Unfortunately, constructing such path is NP-hard. It's not possible to derive an efficient algorithm for solving it. Instead, in bioinformatics we construct a Eulerian cycle where an edge represents an overlap.
A Hamiltonian path visits every node (or vertex) exactly once, and a Eulerian path traverses every edge exactly once.
Euler Path - An Euler path is a path in which each edge is traversed exactly once.
Hamiltonian Path - An Hamiltonian path is path in which each vertex is traversed exactly once.
If you have ever confusion remember E - Euler E - Edge.
An Euler path is a path that uses every edge of a
graph exactly once.and it must have exactly two odd vertices.the path starts and ends at different vertex.

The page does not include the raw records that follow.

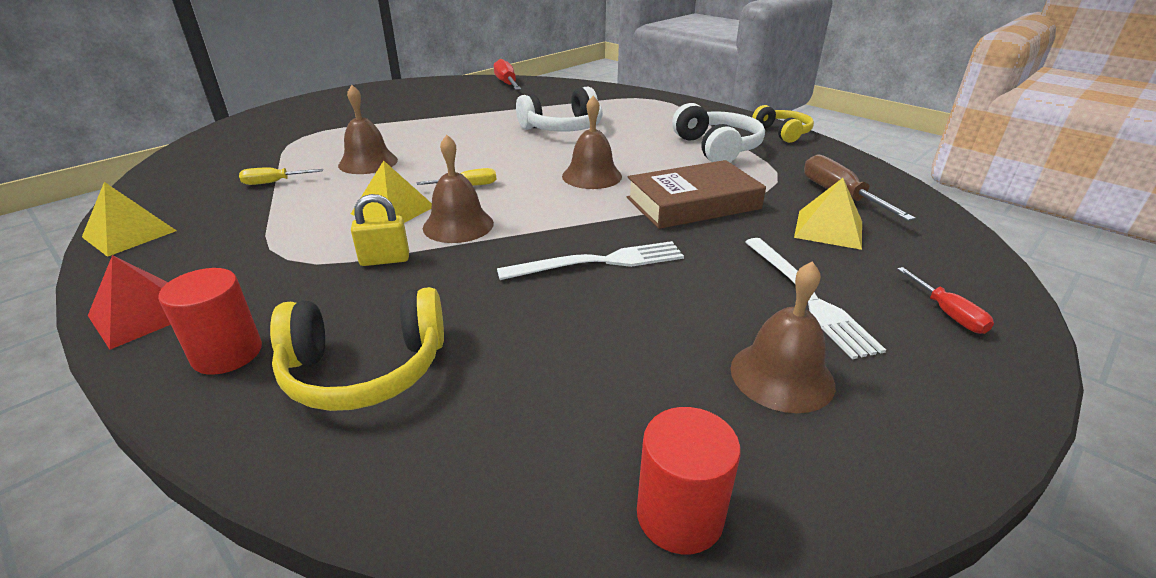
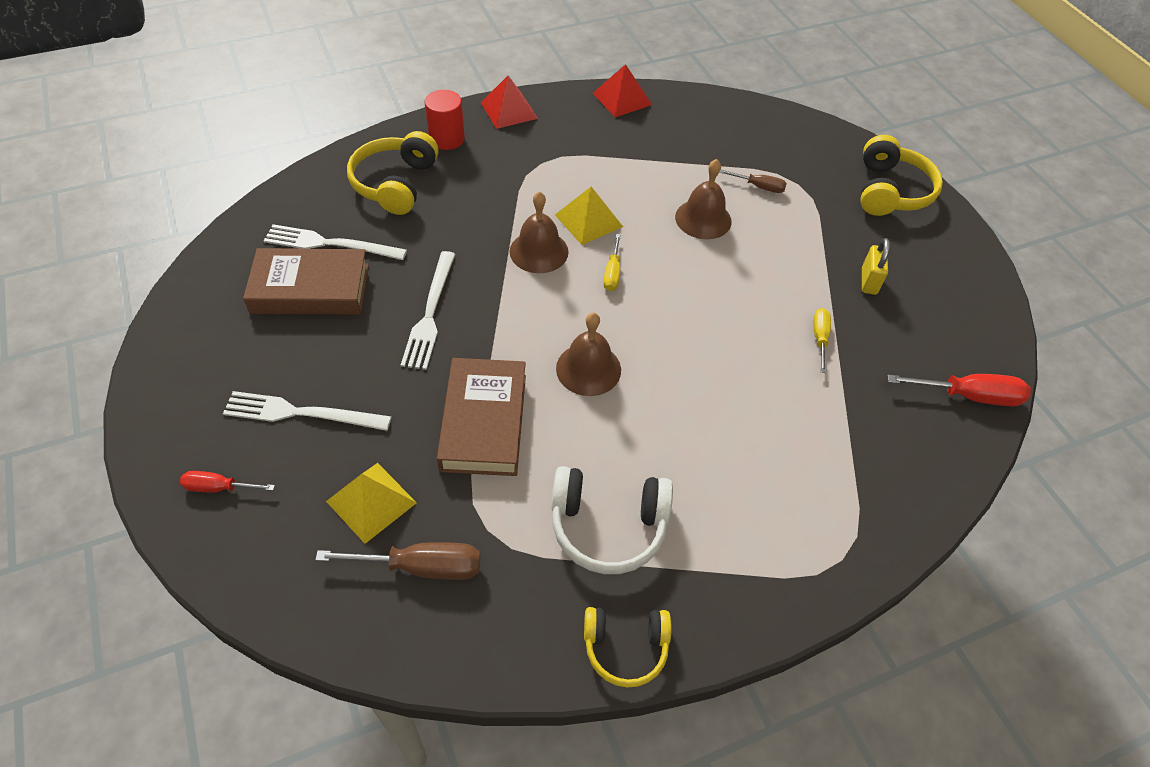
camera: 110 degrees right, 20 degrees up
(129, 234) = (622, 99): yellow pyramid -> red pyramid
(274, 182) = (681, 162): yellow screwdriver -> yellow screwdriver (819, 338)
(306, 109) = (890, 191): none -> yellow headphones
(311, 148) = (758, 187): none -> brown screwdriver
(385, 260) = (509, 205): yellow padlock -> yellow padlock (868, 281)
(540, 385) = (330, 244): none -> white fork
(563, 128) = (744, 395): white headphones -> none
(639, 367) = (310, 288): none -> brown book
(679, 515) = (216, 262): red cylinder -> none
(782, 376) = (251, 348): brown bell -> none

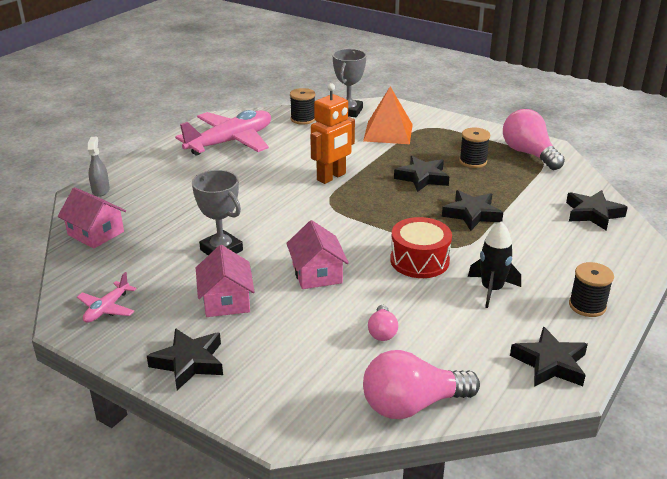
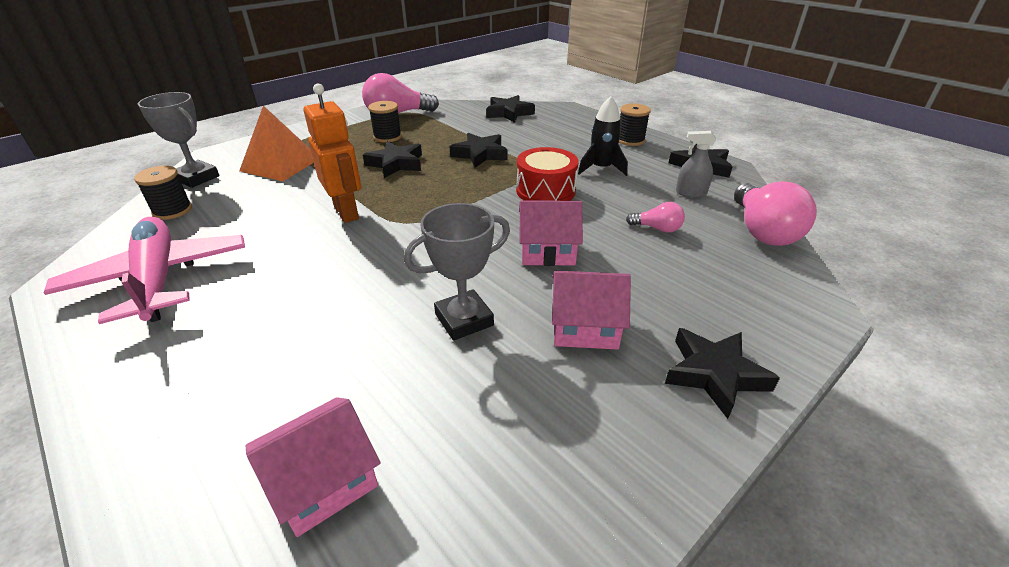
camera: 75 degrees left, 5 degrees up
(101, 190) = (154, 469): grey spray bottle -> grey spray bottle (690, 193)
(107, 308) = (579, 467): pink plane -> none

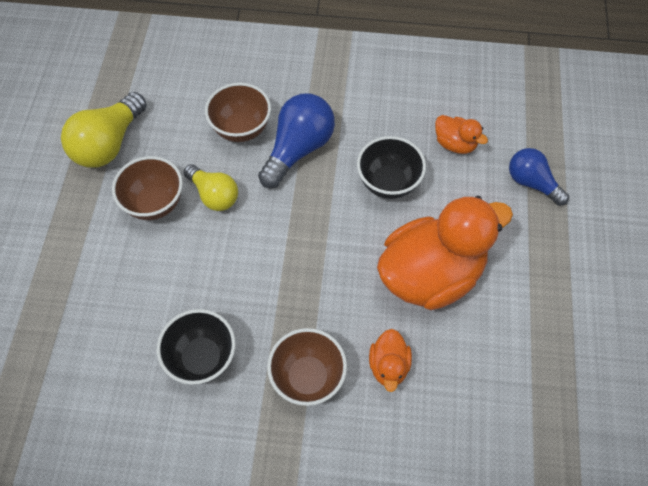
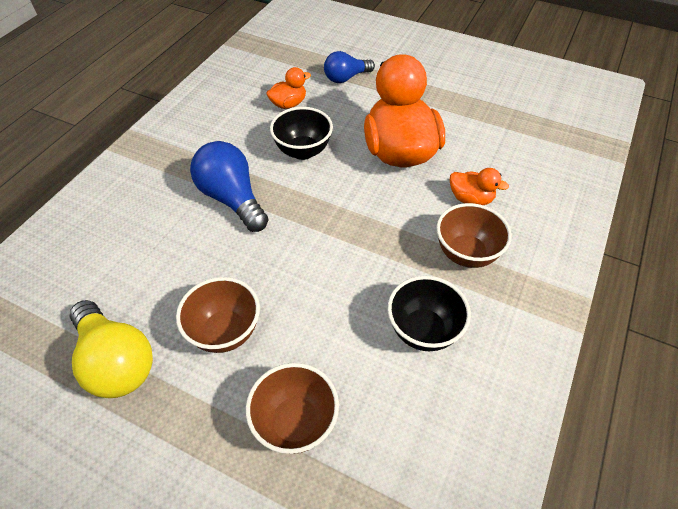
camera: 70 degrees left, 10 degrees down
(214, 195) = (245, 276): yellow light bulb -> none
(241, 129) = (180, 235): brown bowl -> brown bowl (295, 422)

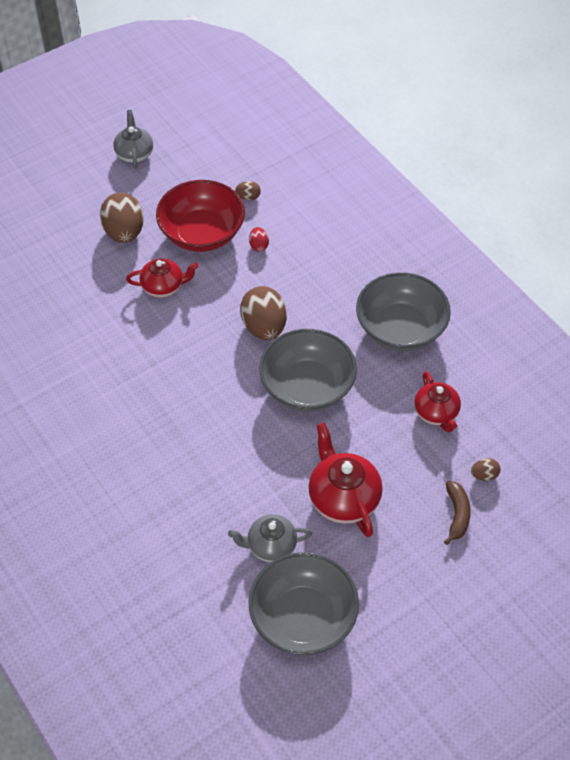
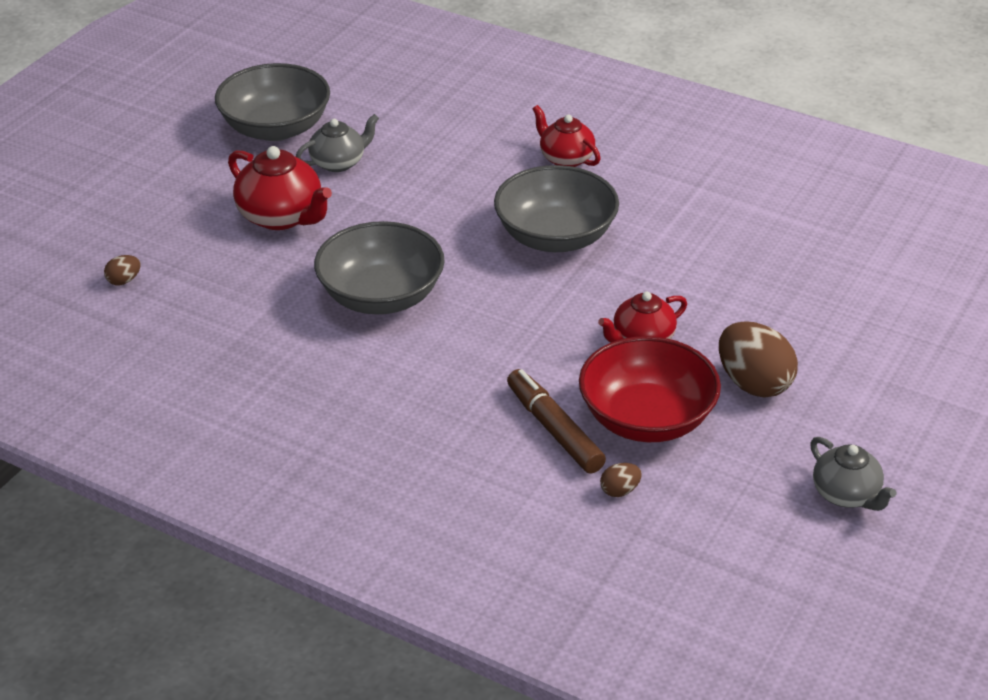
camera: 155 degrees right, 15 degrees down
(258, 245) = (554, 429): red egg -> brown marker
(264, 327) = (477, 338): brown egg -> none
(400, 329) = (292, 393): grey bowl -> grey bowl (555, 236)
(436, 413) = (205, 319): red teapot -> red teapot (565, 158)
(457, 515) = (145, 240): brown banana -> none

A Hamiltonian cycle is a cycle that contains every vertex of the graph hence you may not use all the edges of the graph.
Euler path is a graph using every edge(NOTE) of the graph exactly once. Euler circuit is a euler path that returns to it starting point after covering all edges.
While hamilton path is a graph that covers all vertex(NOTE) exactly once. When this path returns to its starting point than this path is called hamilton circuit.